A WHO so-called Public Health Emergency of International Concern (PHEIC) is the highest alarm that the WHO can sound for an outbreak. The United Nations health agency’s director-general Tedros Adhanom Ghebreyesus said he would hold a second meeting of the emergency committee on monkeypox, with more than 6,000 cases now confirmed in 58 countries, according to a report by Science Alert.
“I continue to be concerned by the scale and spread of the virus,” Tedros told a press conference from the WHO’s headquarters in Geneva. “Testing remains a challenge and it’s highly probable that there are a significant number of cases not being picked up.”
And we all know by now why the rulers want “testing” for viruses. It’s a means to panic the public with numbers. We saw this go on with the COVID-19 scamdemic.

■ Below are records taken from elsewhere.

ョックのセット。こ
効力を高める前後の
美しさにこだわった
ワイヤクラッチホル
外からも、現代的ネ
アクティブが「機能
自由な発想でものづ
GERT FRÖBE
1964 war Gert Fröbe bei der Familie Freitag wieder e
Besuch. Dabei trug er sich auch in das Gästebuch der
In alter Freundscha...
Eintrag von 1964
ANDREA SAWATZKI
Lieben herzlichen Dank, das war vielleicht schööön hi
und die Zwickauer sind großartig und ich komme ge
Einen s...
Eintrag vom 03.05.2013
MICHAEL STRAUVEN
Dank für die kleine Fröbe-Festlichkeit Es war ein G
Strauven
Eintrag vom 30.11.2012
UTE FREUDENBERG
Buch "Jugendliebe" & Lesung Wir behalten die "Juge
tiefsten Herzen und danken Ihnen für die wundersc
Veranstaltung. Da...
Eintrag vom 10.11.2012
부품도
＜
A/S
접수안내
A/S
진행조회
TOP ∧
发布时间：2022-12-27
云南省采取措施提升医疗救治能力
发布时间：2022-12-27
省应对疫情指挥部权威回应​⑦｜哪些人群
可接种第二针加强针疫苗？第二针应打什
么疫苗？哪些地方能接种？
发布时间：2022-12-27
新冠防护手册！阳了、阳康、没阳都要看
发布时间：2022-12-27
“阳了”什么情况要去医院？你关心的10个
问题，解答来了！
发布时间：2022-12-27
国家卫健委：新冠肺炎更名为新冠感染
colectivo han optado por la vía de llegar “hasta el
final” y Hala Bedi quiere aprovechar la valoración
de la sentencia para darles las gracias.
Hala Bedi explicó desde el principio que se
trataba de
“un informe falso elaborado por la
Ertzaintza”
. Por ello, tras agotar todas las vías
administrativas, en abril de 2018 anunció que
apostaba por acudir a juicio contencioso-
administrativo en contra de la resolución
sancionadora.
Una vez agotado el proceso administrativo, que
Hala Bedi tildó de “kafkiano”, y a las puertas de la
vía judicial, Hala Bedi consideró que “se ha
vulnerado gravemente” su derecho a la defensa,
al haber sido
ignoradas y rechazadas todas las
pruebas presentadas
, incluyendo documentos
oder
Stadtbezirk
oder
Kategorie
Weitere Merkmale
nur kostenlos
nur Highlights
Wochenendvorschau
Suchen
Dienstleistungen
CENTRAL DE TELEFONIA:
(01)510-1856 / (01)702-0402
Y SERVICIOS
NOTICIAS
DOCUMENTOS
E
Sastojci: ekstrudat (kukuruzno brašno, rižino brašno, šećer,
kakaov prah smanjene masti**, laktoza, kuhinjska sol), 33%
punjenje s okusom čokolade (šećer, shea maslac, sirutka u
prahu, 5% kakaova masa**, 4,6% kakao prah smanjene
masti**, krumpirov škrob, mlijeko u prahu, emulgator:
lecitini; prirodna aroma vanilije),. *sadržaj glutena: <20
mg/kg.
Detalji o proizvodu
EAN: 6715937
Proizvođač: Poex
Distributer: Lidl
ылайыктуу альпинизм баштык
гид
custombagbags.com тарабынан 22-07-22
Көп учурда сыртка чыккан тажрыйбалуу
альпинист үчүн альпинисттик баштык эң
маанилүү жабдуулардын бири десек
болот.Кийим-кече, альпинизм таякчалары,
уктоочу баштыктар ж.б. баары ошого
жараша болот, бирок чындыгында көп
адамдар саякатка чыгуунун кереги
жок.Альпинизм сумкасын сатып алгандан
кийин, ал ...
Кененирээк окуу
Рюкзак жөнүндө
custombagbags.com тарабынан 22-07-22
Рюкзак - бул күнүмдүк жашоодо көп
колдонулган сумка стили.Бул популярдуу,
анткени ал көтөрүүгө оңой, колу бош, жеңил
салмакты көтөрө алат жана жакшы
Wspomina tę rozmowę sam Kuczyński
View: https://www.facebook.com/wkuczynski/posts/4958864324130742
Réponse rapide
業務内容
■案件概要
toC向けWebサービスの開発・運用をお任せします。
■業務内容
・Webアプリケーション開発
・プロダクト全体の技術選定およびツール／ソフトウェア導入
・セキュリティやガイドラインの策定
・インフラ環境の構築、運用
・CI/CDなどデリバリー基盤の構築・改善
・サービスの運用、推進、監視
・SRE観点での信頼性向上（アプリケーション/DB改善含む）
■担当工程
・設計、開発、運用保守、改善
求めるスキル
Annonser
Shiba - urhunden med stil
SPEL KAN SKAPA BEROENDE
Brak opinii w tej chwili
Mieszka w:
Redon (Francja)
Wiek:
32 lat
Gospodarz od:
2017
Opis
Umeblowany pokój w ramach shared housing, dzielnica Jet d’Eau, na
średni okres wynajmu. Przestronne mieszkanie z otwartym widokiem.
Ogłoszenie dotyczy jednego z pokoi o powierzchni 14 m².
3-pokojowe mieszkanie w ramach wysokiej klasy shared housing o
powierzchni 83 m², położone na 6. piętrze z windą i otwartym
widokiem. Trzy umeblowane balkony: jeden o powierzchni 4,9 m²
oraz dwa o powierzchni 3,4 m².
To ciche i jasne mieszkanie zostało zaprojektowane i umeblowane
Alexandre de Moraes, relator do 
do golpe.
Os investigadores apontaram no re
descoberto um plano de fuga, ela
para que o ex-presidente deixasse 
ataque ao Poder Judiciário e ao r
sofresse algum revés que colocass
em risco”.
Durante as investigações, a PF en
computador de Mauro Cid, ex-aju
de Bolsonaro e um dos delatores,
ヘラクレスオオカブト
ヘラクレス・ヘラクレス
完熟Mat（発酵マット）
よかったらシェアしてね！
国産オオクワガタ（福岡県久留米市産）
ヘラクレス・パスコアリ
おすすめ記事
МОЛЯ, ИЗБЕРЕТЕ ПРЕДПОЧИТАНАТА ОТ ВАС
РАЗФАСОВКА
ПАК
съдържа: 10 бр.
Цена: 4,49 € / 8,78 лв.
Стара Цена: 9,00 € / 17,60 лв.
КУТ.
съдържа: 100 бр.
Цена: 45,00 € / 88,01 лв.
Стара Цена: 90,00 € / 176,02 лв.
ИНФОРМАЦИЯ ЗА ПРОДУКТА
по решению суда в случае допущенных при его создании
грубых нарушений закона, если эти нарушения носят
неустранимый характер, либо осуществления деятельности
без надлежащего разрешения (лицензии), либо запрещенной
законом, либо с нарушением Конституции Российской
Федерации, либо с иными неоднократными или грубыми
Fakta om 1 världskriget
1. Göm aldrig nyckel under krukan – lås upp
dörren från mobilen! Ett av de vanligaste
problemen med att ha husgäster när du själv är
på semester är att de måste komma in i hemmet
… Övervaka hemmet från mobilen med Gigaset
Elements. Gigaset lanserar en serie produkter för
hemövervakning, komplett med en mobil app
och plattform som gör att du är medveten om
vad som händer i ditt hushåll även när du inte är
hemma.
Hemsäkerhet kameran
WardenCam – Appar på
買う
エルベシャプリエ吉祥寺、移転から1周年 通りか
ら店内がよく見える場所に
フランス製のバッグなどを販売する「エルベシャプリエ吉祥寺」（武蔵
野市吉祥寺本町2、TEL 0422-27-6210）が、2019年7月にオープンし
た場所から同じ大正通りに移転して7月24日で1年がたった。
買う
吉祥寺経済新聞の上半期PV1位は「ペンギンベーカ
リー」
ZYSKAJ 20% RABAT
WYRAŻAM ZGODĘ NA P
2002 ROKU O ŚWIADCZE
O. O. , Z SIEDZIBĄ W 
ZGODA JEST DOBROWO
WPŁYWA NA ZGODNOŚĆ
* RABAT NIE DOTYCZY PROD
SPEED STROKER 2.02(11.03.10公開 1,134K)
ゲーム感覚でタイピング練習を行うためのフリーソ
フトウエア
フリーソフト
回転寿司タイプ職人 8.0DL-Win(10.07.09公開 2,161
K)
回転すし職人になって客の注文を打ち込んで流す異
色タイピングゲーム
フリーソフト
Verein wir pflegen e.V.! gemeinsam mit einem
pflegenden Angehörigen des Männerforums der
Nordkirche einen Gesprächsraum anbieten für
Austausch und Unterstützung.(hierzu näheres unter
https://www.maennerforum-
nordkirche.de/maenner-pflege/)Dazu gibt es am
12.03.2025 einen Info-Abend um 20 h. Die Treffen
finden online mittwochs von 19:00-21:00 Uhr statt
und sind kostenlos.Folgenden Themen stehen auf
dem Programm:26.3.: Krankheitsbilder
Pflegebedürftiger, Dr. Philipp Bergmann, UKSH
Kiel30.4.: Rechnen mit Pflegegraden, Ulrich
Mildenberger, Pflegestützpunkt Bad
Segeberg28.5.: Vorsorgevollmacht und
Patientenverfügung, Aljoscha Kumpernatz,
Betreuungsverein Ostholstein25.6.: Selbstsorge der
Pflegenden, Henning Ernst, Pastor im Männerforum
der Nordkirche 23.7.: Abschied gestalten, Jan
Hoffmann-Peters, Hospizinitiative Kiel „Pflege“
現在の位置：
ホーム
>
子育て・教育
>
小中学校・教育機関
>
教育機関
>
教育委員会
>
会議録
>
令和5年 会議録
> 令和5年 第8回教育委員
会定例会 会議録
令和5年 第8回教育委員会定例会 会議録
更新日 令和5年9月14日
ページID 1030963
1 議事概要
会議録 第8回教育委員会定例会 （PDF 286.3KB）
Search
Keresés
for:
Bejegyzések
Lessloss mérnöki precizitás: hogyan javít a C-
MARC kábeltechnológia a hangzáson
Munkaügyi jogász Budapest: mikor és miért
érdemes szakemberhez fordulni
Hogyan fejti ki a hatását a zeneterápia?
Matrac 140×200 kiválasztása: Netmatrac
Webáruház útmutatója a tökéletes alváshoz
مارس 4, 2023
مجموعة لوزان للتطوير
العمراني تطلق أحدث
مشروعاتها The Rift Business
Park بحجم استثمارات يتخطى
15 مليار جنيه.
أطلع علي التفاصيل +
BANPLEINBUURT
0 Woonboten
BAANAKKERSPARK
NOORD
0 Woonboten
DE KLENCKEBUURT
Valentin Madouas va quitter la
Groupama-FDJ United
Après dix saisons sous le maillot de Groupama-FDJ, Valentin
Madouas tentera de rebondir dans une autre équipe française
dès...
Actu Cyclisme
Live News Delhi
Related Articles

“My teams are following the data. I plan to reconvene the emergency committee so they’re updated on the current epidemiology and evolution of the monkeypox outbreak, and implementation of counter measures,” Tedros said. “I will bring them together in the week of July 18 or sooner if needed.”
They are also giving us obvious hints as to why they need testing and numbers to increase. It’s still all about getting shots in people.
The WHO’s 16-member emergency committee on monkeypox is chaired by Jean-Marie Okwo-Bele from the Democratic Republic of Congo, who is a former director of the WHO’s Vaccines and Immunisation Department. –Science Alert
Tedros said Europe was the current epicenter of the outbreak, recording more than 80 percent of monkeypox cases globally this year.
More than 6,000 cases of monkeypox have now been reported from 58 countries in the current outbreak, the World Health Organization said.
The fatality rate in previous outbreaks in Africa of the strain currently spreading has been around 1%, but so far this outbreak seems to be less lethal in the non-endemic countries, according to a Fox News report.